**Task brief**
Each line below from the one containing "a2_perc, children and youth: none -> 0.0114" through the one containing "FGA, Anthony Black: 20 -> 13" is to be given again exactly, and no line outside that span.

□ □ □ □ □ □ □

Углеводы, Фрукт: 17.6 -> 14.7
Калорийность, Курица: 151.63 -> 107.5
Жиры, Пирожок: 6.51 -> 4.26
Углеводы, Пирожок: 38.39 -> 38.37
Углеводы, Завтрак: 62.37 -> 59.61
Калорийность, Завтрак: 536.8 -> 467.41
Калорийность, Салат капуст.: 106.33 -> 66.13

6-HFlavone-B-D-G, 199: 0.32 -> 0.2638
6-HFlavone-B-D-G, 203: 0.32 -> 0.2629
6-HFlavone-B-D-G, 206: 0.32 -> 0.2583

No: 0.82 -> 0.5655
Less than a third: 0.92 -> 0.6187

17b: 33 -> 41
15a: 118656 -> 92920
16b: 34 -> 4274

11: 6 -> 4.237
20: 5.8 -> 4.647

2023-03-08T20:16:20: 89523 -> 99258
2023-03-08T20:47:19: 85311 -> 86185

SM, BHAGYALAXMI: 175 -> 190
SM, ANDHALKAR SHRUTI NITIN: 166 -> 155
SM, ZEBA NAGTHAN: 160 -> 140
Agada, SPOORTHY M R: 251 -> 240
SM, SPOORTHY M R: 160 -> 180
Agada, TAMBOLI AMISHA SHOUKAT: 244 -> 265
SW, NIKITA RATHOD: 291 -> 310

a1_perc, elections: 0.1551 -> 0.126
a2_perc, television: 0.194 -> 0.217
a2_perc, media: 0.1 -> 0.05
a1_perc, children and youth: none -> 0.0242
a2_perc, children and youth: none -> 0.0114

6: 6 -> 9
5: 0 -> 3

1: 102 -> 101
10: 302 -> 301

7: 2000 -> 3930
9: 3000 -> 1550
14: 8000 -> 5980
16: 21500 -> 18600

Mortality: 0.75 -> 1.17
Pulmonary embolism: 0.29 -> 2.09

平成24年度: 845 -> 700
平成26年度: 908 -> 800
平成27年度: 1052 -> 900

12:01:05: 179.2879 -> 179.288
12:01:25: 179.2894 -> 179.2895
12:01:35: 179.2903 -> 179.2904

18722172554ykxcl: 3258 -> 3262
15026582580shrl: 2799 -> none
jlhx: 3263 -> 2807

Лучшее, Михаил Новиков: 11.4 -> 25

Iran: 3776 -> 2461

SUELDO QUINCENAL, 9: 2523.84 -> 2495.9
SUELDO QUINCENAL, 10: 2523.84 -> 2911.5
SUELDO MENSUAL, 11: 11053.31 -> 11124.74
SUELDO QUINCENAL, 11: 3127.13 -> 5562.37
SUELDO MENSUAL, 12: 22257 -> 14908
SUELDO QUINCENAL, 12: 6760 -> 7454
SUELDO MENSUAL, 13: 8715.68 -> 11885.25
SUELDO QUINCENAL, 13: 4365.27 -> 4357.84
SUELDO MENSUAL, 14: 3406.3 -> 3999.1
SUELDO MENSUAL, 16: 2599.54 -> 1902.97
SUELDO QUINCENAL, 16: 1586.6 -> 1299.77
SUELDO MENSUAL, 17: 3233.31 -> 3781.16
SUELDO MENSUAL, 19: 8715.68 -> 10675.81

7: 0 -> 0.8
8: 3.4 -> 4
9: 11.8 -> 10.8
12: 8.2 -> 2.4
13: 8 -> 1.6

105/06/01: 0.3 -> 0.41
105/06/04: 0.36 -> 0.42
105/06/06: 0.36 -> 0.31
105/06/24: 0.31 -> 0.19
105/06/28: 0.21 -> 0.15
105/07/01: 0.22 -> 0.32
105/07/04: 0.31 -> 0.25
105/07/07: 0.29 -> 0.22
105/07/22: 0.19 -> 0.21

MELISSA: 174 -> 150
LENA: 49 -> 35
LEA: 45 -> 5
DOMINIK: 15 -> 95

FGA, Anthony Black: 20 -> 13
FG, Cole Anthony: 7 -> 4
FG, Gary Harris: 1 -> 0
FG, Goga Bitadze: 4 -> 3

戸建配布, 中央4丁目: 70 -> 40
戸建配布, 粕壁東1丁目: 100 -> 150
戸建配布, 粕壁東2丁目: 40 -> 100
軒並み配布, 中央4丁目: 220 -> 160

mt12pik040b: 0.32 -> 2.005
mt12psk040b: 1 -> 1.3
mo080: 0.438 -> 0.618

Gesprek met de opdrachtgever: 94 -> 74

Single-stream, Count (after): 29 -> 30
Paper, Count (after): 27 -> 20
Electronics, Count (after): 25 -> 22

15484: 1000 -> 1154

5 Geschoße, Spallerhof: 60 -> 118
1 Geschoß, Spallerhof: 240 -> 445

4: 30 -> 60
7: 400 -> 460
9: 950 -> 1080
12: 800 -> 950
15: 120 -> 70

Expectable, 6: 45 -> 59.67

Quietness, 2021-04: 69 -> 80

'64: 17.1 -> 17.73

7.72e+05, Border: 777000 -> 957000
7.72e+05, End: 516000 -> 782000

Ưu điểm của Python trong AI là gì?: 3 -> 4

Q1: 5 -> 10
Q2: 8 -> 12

□ □ □ □ □ □ □

**Solved exercise**
a2_perc, children and youth: none -> 0.0114

6: 6 -> 9
5: 0 -> 3

1: 102 -> 101
10: 302 -> 301

7: 2000 -> 3930
9: 3000 -> 1550
14: 8000 -> 5980
16: 21500 -> 18600

Mortality: 0.75 -> 1.17
Pulmonary embolism: 0.29 -> 2.09

平成24年度: 845 -> 700
平成26年度: 908 -> 800
平成27年度: 1052 -> 900

12:01:05: 179.2879 -> 179.288
12:01:25: 179.2894 -> 179.2895
12:01:35: 179.2903 -> 179.2904

18722172554ykxcl: 3258 -> 3262
15026582580shrl: 2799 -> none
jlhx: 3263 -> 2807

Лучшее, Михаил Новиков: 11.4 -> 25

Iran: 3776 -> 2461

SUELDO QUINCENAL, 9: 2523.84 -> 2495.9
SUELDO QUINCENAL, 10: 2523.84 -> 2911.5
SUELDO MENSUAL, 11: 11053.31 -> 11124.74
SUELDO QUINCENAL, 11: 3127.13 -> 5562.37
SUELDO MENSUAL, 12: 22257 -> 14908
SUELDO QUINCENAL, 12: 6760 -> 7454
SUELDO MENSUAL, 13: 8715.68 -> 11885.25
SUELDO QUINCENAL, 13: 4365.27 -> 4357.84
SUELDO MENSUAL, 14: 3406.3 -> 3999.1
SUELDO MENSUAL, 16: 2599.54 -> 1902.97
SUELDO QUINCENAL, 16: 1586.6 -> 1299.77
SUELDO MENSUAL, 17: 3233.31 -> 3781.16
SUELDO MENSUAL, 19: 8715.68 -> 10675.81

7: 0 -> 0.8
8: 3.4 -> 4
9: 11.8 -> 10.8
12: 8.2 -> 2.4
13: 8 -> 1.6

105/06/01: 0.3 -> 0.41
105/06/04: 0.36 -> 0.42
105/06/06: 0.36 -> 0.31
105/06/24: 0.31 -> 0.19
105/06/28: 0.21 -> 0.15
105/07/01: 0.22 -> 0.32
105/07/04: 0.31 -> 0.25
105/07/07: 0.29 -> 0.22
105/07/22: 0.19 -> 0.21

MELISSA: 174 -> 150
LENA: 49 -> 35
LEA: 45 -> 5
DOMINIK: 15 -> 95

FGA, Anthony Black: 20 -> 13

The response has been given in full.